Les taux d’inoccupation ont grimpé en flèche dans la ville albertaine depuis 2014, grâce aux entreprises énergétiques qui ont réduit leurs effectifs lorsque le prix du pétrole a chuté – et la pandémie a aggravé la situation.
Selon les données de CBRE, Toronto compte 12,9 millions de pieds carrés d’espaces de bureaux vides, tandis que la petite ville de Calgary en a encore plus à 14 millions de pieds carrés.
En appliquant l’estimation de 25 % de Paynter sur les conversions, Calgary pourrait potentiellement créer 3,5 millions de pieds carrés de logements. En termes simples, cela représente environ 3 500 appartements de 1 000 pieds carrés chacun.
Au cours de la prochaine décennie, Calgary veut éliminer six millions de pieds carrés d’espace de bureau et distribue une subvention de 75 $ par pied carré aux promoteurs pour les conversions.
Cinq bâtiments à Calgary ont été approuvés pour la conversion jusqu’à présent, et la société de Maxim Olshevsky en possède un.
Son entreprise, Peoplefirst Developments, met 112 appartements de deux et trois chambres dans un immeuble de bureaux de 10 étages.
La ville couvre 7,8 millions de dollars sur les 38 millions de dollars de rénovation.
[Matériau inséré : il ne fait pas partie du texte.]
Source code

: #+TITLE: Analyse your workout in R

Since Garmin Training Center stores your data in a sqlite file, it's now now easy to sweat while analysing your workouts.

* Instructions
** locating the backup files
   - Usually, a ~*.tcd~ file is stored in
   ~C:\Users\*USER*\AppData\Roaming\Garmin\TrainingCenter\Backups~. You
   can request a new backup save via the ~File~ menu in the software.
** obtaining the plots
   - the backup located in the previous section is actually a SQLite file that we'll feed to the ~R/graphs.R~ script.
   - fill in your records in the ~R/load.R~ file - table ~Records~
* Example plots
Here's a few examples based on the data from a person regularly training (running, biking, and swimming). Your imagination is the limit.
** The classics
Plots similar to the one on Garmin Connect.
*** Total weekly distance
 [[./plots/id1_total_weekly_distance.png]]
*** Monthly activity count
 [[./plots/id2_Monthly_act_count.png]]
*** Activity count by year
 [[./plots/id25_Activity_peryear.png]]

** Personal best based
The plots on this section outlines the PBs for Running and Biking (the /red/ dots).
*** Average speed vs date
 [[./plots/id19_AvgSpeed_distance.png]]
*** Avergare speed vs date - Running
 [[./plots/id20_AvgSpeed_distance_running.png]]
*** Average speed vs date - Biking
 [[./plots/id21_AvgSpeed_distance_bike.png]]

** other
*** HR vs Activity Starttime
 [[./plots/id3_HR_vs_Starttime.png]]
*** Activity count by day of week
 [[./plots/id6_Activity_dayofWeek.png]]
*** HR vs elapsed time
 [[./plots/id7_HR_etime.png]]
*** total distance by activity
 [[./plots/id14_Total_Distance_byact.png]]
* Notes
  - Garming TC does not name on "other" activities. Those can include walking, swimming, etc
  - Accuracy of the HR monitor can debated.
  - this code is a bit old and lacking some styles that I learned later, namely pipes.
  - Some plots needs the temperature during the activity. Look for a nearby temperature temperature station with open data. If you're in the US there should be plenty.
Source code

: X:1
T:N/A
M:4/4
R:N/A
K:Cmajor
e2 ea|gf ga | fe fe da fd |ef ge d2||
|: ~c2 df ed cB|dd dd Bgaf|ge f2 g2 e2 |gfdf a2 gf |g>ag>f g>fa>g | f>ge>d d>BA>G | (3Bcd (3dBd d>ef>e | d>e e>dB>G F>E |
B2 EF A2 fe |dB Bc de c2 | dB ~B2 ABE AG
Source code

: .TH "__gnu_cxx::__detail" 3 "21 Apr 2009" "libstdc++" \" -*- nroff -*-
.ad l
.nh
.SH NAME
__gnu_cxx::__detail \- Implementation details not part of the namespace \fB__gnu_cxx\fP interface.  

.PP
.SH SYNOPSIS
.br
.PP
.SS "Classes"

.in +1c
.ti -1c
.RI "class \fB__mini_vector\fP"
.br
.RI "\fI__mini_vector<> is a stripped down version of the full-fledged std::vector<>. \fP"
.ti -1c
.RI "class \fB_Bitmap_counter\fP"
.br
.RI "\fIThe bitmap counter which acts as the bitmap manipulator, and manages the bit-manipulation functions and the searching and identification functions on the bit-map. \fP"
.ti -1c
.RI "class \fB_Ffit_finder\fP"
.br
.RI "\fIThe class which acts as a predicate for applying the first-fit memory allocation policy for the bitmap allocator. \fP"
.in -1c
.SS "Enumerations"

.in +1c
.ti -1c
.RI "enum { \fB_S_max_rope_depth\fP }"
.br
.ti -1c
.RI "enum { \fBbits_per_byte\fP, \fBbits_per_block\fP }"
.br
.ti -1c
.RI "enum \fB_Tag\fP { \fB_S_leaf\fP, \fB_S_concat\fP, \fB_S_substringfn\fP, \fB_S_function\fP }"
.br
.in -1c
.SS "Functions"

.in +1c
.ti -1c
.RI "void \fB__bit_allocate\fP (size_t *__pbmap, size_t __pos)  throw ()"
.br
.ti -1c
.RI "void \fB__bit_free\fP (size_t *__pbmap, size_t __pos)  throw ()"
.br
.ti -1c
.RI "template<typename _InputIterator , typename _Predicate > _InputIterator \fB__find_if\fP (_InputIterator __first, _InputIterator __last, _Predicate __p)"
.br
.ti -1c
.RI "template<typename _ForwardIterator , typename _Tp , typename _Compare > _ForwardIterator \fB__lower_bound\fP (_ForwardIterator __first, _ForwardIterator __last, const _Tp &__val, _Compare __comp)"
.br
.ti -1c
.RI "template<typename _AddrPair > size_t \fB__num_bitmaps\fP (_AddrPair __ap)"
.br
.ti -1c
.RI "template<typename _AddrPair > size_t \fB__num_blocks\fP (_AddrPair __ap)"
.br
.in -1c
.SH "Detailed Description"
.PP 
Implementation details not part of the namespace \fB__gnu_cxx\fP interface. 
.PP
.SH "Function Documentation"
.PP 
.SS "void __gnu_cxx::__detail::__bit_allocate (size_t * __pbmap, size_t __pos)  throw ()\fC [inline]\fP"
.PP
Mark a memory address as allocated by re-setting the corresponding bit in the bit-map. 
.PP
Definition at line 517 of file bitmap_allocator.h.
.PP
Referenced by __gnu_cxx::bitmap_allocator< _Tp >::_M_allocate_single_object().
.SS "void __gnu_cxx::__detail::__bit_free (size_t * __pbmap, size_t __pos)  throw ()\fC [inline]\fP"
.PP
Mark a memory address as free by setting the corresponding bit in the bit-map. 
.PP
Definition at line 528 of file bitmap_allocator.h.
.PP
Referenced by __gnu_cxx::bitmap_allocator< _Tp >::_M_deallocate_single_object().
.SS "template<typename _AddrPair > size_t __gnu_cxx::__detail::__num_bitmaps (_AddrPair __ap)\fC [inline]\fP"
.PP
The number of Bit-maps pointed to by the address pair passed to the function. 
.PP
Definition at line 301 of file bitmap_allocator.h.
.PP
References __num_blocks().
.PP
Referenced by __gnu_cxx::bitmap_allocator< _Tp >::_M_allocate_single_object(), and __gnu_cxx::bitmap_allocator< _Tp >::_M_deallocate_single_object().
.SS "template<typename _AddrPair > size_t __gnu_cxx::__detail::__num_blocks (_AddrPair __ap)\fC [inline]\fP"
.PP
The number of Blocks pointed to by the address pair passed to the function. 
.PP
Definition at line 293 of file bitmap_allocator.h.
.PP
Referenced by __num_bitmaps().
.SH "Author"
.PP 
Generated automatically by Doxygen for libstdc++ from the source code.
La société d’Olshevsky a acheté le bâtiment hors de la forclusion. “La contribution de la ville a vraiment rendu ce projet possible”, a-t-il déclaré à propos de la conversion.
La construction coûtant jusqu’à 400 dollars le pied carré, a déclaré Wong, le soutien du gouvernement sera essentiel pour de nombreux projets de conversion.
“Je pense que vous avez besoin de ce type de partenariat, ainsi que de changements de zonage, pour que cela fonctionne.”
Mais il ajoute que les conversions ne résoudront pas à elles seules le problème de l’inventaire excédentaire des bureaux à Calgary ou dans d’autres marchés.
“Cela ne va pas être en quelque sorte réparé dans les deux ou trois prochaines années avec quelques conversions de bureaux ici et là”, a-t-il déclaré. “Ça va prendre beaucoup de temps.”
Avec cinq projets de conversion approuvés et environ 50 millions de dollars dépensés jusqu’à présent, Calgary a retiré environ 650 000 pieds carrés d’espace de bureau, soit seulement 10 % de son objectif, hors du centre-ville.
London, en Ontario, envisage une approche similaire pour son centre-ville.
Ajout de logements abordables
Si le soutien du gouvernement est impliqué, les défenseurs du logement disent que les conversions de bureaux devraient être nécessaires pour inclure les logements mixtes et à faible revenu.
“Donner la priorité à cela est une évidence dans mon esprit”, a déclaré Noha Sedky, urbaniste chez CitySpaces à Vancouver.
“Nous avons vu les taux d’inoccupation baisser et les loyers moyens augmenter dans toutes les villes de notre pays.”

Sedky travaille dans le domaine du logement abordable et de l’aménagement du territoire depuis deux décennies.
Elle souligne également qu’un mélange de logements dans des projets de conversion est bon pour le bassin de main-d’œuvre locale, car cela signifie avoir “une variété de professionnels et de travailleurs du commerce de détail qui vivent dans la communauté où ils travaillent”.
Le gouvernement de la Nouvelle-Écosse subventionne les loyers à 20 % de moins que la valeur marchande de certaines unités d’un projet de conversion à Halifax.
Le programme incitatif de 153 millions de dollars de Calgary n’a aucune exigence en matière de logement abordable.
Cependant, la ville a donné 5,5 millions de dollars à des groupes convertissant une tour en logement pour les populations vulnérableset Olshevsky a déclaré que son projet comprend des unités dont le prix est inférieur aux taux du marché.
L’architecte Steven Paynter pense que le soutien du gouvernement et la planification communautaire sont importants pour réussir les conversions.
Il désigne Detroit et Kansas City, dans le Missouri, comme des villes où les programmes de conversion de bureaux ont réussi avant la pandémie.
Le fait que seulement 25% des bureaux soient candidats à la conversion peut sembler peu, a-t-il déclaré, “mais il s’agit en fait de milliards de pieds carrés aux États-Unis et au Canada”, ce qui pourrait créer beaucoup de logements et empêcher les matériaux de construction de se retrouver dans les décharges.